Thank you very much.
Good morning, everyone. Thank you for the opportunity to speak to you today.
I would like to introduce my two colleagues. Bogdan Makuc is the director of program operations within the program operations branch, and Mohamed Nouhi is the principal adviser in the policy and communications branch.
In the context of this committee's study of urban conservation practices in Canada, I'd like to use my opening remarks to provide you with a brief overview of Infrastructure Canada and its activities. Before that, it would be helpful to provide a bit of context.
The vast majority of Canada's public infrastructure—in fact, well over 90%—is owned not by the federal government, but by provinces, territories, and municipalities. This includes key infrastructure such as highways, local roads and bridges, water and wastewater infrastructure, and public transit systems.
Recognizing the essential role played by public infrastructure in supporting economic competitiveness, a cleaner environment, and strong communities, the federal government provides funding support to provinces, territories, and municipalities to help them finance their infrastructure investments. I would note that this funding has grown significantly over the last decade.
The Infrastructure Canada department was established in 2002 and uses the suite of available infrastructure programs and leads the government efforts in this particular funding area. We have two types of broad categories of programs. There are base funding initiatives and targeted programs.
The base funding initiatives are designed to support provincial, territorial, and local infrastructure priorities. The largest initiative in this category is the gas tax fund, which provides $2 billion per year in stable, predictable funding to municipalities for environmentally sustainable municipal infrastructure.
Following budget 2011, this funding was legislated and made permanent. While the federal government determines which categories of projects are eligible under the gas tax fund, the specific projects are chosen locally and prioritized according to the infrastructure needs of each community that is asking for access to that funding.
Our targeted programs are designed to support both large- and small-scale projects that are national, regional, or local in significance. Federal funding is provided on a cost-shared basis in order to leverage additional funding from partners.
In that category, our largest targeted fund is the $8.8-billion Building Canada fund, which is the flagship infrastructure program of the government. The Building Canada fund is largely delivered through two components. One is the major infrastructure component, which focuses on larger, more complex infrastructure projects of national or regional significance, and then there's a communities component, which supports projects in communities with populations of less than 100,000.
A total of 17 investment categories are eligible for the Building Canada Fund, but the vast majority of projects proposed by the provinces and municipalities—and funded by Infrastructure Canada—are in the areas of transportation, water and wastewater treatment and public transit.
Projects funded under the Major Infrastructure Component are chosen jointly through discussions with each province.

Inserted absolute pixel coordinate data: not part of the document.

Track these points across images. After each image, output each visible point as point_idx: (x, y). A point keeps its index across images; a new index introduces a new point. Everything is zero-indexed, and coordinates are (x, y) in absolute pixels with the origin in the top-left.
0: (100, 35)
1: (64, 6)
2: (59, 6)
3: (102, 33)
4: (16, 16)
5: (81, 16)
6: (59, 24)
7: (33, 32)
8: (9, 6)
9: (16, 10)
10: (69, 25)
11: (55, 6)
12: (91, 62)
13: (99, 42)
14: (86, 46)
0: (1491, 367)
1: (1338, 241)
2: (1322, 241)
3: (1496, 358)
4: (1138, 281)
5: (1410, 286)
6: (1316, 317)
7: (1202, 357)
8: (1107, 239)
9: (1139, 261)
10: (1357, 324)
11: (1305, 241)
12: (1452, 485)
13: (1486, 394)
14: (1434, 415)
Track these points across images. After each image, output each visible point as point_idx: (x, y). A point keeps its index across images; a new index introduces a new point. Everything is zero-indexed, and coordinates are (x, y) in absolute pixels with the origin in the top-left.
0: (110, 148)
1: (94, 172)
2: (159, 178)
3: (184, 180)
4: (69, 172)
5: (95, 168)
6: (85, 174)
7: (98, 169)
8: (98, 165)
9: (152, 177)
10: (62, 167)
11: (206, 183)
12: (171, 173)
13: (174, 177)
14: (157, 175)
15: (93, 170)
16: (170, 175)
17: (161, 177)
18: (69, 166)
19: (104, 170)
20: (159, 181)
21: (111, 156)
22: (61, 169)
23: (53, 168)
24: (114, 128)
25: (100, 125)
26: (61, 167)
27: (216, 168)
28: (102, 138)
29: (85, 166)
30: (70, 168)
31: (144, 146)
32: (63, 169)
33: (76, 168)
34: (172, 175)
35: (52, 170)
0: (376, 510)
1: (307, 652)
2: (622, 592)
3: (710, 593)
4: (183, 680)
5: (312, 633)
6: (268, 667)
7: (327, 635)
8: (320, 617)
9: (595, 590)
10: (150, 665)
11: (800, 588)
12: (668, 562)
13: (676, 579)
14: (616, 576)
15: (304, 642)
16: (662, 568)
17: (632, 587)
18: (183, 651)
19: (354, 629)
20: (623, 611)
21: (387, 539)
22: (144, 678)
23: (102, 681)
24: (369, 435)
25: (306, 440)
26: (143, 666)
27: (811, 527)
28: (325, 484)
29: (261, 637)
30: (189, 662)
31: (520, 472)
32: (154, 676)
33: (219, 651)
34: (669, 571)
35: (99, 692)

Almost all of that component's funds have now been committed to projects, and on-going discussions are being held for the remaining funds.
Projects under the Communities Component were chosen through a competitive process based on applications for funding and are managed jointly with the provinces. The majority of this component's funding has already been allocated.
Targeted funding is also allocated through the Green Infrastructure Fund, which is a merit-based program with the goal of contributing to cleaner air, cleaner water and reductions in greenhouse gas emissions. All of the funding under this program has already been allocated.
Environmental sustainability has been encouraged through Infrastructure Canada's targeted programs in two ways.
The first is through funding support for projects that provide direct environmental benefits, which we refer to as green infrastructure such as wastewater treatment, solid waste management, brownfield redevelopment, and green energy, which also includes community district energy systems. The largest proportion of this funding, which is approximately $1.8 billion, has been committed to over 1,200 waste water infrastructure projects.
The second way that Infrastructure Canada has encouraged environmental sustainability is through program funding criteria, which encourage or require projects to meet certain standards.
But irrespective of our programs, I would like to finish by emphasizing the following points.
Our funding programs outline eligibility parameters for projects. However, within those parameters, our partners have a great deal of flexibility to prioritize investments to meet their particular infrastructure needs. So our role is limited to being a provider of funding and, thus, we do not own or manage any of the infrastructure projects we fund. That particular role is filled by our partners, which are mainly provinces, territories, and municipalities. As a result, it is they that are responsible for undertaking key activities such as project planning, procurement, and prioritization.
Our funding is meant to help cover the capital costs of building new infrastructure assets and refurbishing existing ones, and we do not fund operating costs. Our programs are designed to assist—I mentioned cost sharing—provincial, territorial, and municipal infrastructure projects. As such, we do not support federal assets.
That's an overview. Thank you for your time, and we would be happy to answer any questions.